■ **Problem statement**
Reproduce word for word the stretch of the passage on deep inelastic scattering below from "There now exist" through "and perturbative domains.".

There now exist high precision deep inelastic $ep$ scattering                                                   
data \cite{H1,ZEUS} covering both the low $Q^2$ and high $Q^2$                                                   
domains, as well as measurements of the photoproduction cross                                                   
section.  The interesting structure of these measurements, in                                                   
particular the change in the behaviour of the cross section with $Q^2$ at $Q^2 \sim                                        
0.2 {\rm GeV}^2$, highlight the importance of obtaining a theoretical QCD                                                   
description which smoothly links the non-perturbative and perturbative domains.                                                   
                                                   
In any QCD description of a $\gamma^* p$ collision, the first                                                   
step is the conversion of the initial photon into a $q                                                   
\overline{q}$ pair, which is then followed by the interaction of                                                   
the pair with the target proton, see Fig.1.  Let $\sigma (s, Q^2)$ be the                                                   
total cross section for the process $\gamma^* p \rightarrow X$                                                   
where $Q^2$ is the virtuality of the photon and $\sqrt{s}$ is the      
$\gamma^* p$ centre-of-mass energy.

■ **Supplied information**
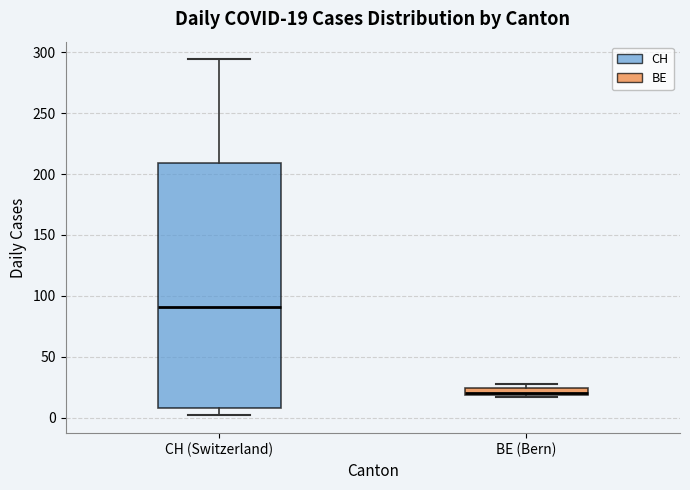

Which box has the highest median line?

CH (Switzerland)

■ **Result**
There now exist high precision deep inelastic $ep$ scattering                                                   
data \cite{H1,ZEUS} covering both the low $Q^2$ and high $Q^2$                                                   
domains, as well as measurements of the photoproduction cross                                                   
section.  The interesting structure of these measurements, in                                                   
particular the change in the behaviour of the cross section with $Q^2$ at $Q^2 \sim                                        
0.2 {\rm GeV}^2$, highlight the importance of obtaining a theoretical QCD                                                   
description which smoothly links the non-perturbative and perturbative domains.